## What this task involves
Give as output the line that contains "(676, 102) none", followed by every remaining line of the entries, unchanged and with nothing added.

------------------------------------------------------------------------

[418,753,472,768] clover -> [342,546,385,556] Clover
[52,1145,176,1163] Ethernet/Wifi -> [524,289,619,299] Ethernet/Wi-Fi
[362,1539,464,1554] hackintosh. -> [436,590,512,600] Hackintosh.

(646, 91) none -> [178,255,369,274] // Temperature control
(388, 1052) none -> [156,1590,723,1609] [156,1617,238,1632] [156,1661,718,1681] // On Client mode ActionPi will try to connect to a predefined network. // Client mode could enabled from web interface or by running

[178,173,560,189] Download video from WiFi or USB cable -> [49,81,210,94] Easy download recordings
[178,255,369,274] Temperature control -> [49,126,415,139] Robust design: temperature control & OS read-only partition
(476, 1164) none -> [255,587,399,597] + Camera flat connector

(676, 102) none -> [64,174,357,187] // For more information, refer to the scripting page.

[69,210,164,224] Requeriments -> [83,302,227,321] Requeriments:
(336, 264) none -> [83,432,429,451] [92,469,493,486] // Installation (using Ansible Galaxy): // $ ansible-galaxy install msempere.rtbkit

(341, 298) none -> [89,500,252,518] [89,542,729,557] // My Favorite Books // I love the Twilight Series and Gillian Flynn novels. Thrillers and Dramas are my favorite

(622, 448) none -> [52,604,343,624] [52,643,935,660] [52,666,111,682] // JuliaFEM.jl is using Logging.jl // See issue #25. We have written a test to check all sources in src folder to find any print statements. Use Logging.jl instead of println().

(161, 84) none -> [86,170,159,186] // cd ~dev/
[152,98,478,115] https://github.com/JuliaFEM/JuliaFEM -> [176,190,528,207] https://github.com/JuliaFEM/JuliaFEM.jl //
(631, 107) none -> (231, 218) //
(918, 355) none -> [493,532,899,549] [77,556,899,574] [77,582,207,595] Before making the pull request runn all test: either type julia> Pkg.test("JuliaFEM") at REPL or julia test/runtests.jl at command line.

------------------------------------------------------------------------

## Response box
(676, 102) none -> [64,174,357,187] // For more information, refer to the scripting page.

[69,210,164,224] Requeriments -> [83,302,227,321] Requeriments:
(336, 264) none -> [83,432,429,451] [92,469,493,486] // Installation (using Ansible Galaxy): // $ ansible-galaxy install msempere.rtbkit

(341, 298) none -> [89,500,252,518] [89,542,729,557] // My Favorite Books // I love the Twilight Series and Gillian Flynn novels. Thrillers and Dramas are my favorite

(622, 448) none -> [52,604,343,624] [52,643,935,660] [52,666,111,682] // JuliaFEM.jl is using Logging.jl // See issue #25. We have written a test to check all sources in src folder to find any print statements. Use Logging.jl instead of println().

(161, 84) none -> [86,170,159,186] // cd ~dev/
[152,98,478,115] https://github.com/JuliaFEM/JuliaFEM -> [176,190,528,207] https://github.com/JuliaFEM/JuliaFEM.jl //
(631, 107) none -> (231, 218) //
(918, 355) none -> [493,532,899,549] [77,556,899,574] [77,582,207,595] Before making the pull request runn all test: either type julia> Pkg.test("JuliaFEM") at REPL or julia test/runtests.jl at command line.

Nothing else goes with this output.